Python search engine tool for detecting similar trademarks. Pipeline below for detecting trademark infringement for an institution like US Patent Office. The project was completed in a fast-paced enviornment in ~3 weeks time alongside attending demos and meetings.
-
backend : This contains the directories for storing pretrained models, data, and results. The backend source modules for the project in form of .py files are stored in the directory.
backend/models directory: This contains the pretrained models. The model needs to be downloaded from the url provided in the "Prerequisites" section.
backend/data directory: This contains several subdirectories for data storage. Raw_data subdirectory contains input raw logo images downloaded using the url provided in the "Download Raw data on local machine" section.
backend/data/tests contains test results to evaluate the performance of the search engine.
Rest of the data subdirectories will be filled automatically during the execution of the program as per the instructions in "Download Raw data on local machine", "Preprocess data", and "Training and feature extraction" sections.
Attribution:
https://live.ece.utexas.edu/publications/2011/am_asilomar_2011.pdf
https://github.com/ilmonteux/logohunter (Internet based labeled Logo images)
https://alexisbcook.github.io/2017/global-average-pooling-layers-for-object-localization/
-
static : This contains readme_images, semisuper, uploaded subdirectories.
static/readme_images subdirectory contains images for the README section. static/semisuper contains images that are used for inference. This subdirectory is filled automatically during the execution of the program. -
templates : Flask web page templates
-
online_search.py : This maps the web page requests to the backend modules
Clone repository and change the directory to the project directory
Create virtual environment in conda
repo_name=Gita_Insight_Project2019 # URL of your new repository
username=snygt2007 # Username for your personal github account
git clone https://github.com/snygt2007/Gita_Insight_Project2019.git
cd $Gita_Insight_Project2019
conda -V
conda search "^python$"
conda create -n yourvirtualenvname python=versionnumber anaconda
Proceed ([y]/n)? y
conda activate yourvirtualenvname
- The packages used to build the code is provided in Requirements.txt
- Please obtain permission from "Tüzkö A., Herrmann C., Manger D., Beyerer J.: “Open Set Logo Detection and Retrieval“, Proceedings of the 13th International Joint Conference on Computer Vision, Imaging and Computer Graphics Theory and Applications: VISAPP, 2018." for using the input logo images used in this program. Alternatively, you can execute the inference portions.
To install the package above, please run:
pip install -r requirements.txt
- A pretrained model is downloaded in backend/models folder by using following commands from the program directory:
cd backend
python download_models.py
Alternatively, it can be downloaded from https://tinyurl.com/y2ke7stl in backend/models folder
Execute command to goto the project directory
cd backend
python download_raw_data.py
python Create_resized_data.py
Below step is optional for inference but mandatory for training.

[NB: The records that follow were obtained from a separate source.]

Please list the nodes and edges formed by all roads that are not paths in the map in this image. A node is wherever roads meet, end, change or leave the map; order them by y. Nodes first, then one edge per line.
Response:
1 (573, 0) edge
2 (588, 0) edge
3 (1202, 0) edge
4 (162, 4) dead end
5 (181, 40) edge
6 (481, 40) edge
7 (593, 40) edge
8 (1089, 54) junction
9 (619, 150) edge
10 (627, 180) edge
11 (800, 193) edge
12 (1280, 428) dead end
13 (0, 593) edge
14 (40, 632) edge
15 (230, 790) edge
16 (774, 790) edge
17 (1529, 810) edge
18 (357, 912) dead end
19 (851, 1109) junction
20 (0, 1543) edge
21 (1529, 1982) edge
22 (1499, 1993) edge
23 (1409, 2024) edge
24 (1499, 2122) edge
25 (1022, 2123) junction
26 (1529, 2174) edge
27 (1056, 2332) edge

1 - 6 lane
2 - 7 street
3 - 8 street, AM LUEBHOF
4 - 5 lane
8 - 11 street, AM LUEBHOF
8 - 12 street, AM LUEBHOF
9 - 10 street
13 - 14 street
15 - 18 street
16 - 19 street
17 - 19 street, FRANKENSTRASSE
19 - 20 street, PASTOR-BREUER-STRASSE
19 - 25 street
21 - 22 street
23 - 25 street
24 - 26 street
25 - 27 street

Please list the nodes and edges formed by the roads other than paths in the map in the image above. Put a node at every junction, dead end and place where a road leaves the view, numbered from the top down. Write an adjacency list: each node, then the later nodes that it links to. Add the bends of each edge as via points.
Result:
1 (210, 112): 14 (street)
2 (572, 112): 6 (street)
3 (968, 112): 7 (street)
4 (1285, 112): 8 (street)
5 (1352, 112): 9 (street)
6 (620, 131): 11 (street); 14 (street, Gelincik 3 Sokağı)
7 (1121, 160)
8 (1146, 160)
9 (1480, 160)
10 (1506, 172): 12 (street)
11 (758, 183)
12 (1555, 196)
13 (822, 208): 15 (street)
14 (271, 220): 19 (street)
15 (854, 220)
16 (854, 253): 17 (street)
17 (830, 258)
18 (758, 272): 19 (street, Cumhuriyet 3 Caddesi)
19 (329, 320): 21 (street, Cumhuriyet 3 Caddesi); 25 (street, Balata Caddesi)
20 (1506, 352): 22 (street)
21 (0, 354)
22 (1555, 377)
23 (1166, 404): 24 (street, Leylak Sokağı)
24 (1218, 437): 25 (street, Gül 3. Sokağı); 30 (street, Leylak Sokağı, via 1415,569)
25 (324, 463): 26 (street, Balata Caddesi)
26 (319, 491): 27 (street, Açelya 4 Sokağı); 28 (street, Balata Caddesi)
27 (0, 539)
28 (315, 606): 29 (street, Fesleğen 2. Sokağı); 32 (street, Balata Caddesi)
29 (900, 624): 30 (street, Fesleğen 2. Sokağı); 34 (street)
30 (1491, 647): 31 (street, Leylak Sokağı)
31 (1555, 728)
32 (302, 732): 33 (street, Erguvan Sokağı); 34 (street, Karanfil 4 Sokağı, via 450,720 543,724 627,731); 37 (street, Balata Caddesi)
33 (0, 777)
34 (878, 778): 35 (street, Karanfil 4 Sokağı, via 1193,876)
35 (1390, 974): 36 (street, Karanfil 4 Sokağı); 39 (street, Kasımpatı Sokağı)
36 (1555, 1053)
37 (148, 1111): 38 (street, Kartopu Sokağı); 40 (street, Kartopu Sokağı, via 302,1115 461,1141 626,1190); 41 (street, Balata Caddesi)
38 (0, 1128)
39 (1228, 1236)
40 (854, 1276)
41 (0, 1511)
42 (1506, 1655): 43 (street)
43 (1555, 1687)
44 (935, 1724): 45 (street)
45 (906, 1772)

python Create_supervised_Data.py
- A CNN based model is trained with transfer learning technique and the details of the configuration are in
Below step is optional for inference but mandatory for training.
python Image_supervised_model.py.
This is a mandatory step to test inference on large set of data.
- Features from the existing logo catalogs are extracted and stored using:
python Extract_semi_supervised_data.py
- Instructions for how to run all tests:
(This requires the model to be downloaded in the backend/models folder)
python online_search.py
start localhost:5000 in your local browser (google chrome)
Select a png image for search query. Alternatively, you can select an existing image from the static/semisuper to execute the search.
Troubleshooting- you may need to install the following before executing the online_search.py
pip install werkzeug==0.15.4
python online_search.py
The project can be extended in future by creating fake logo images using Generative Adversarial Networks (GAN).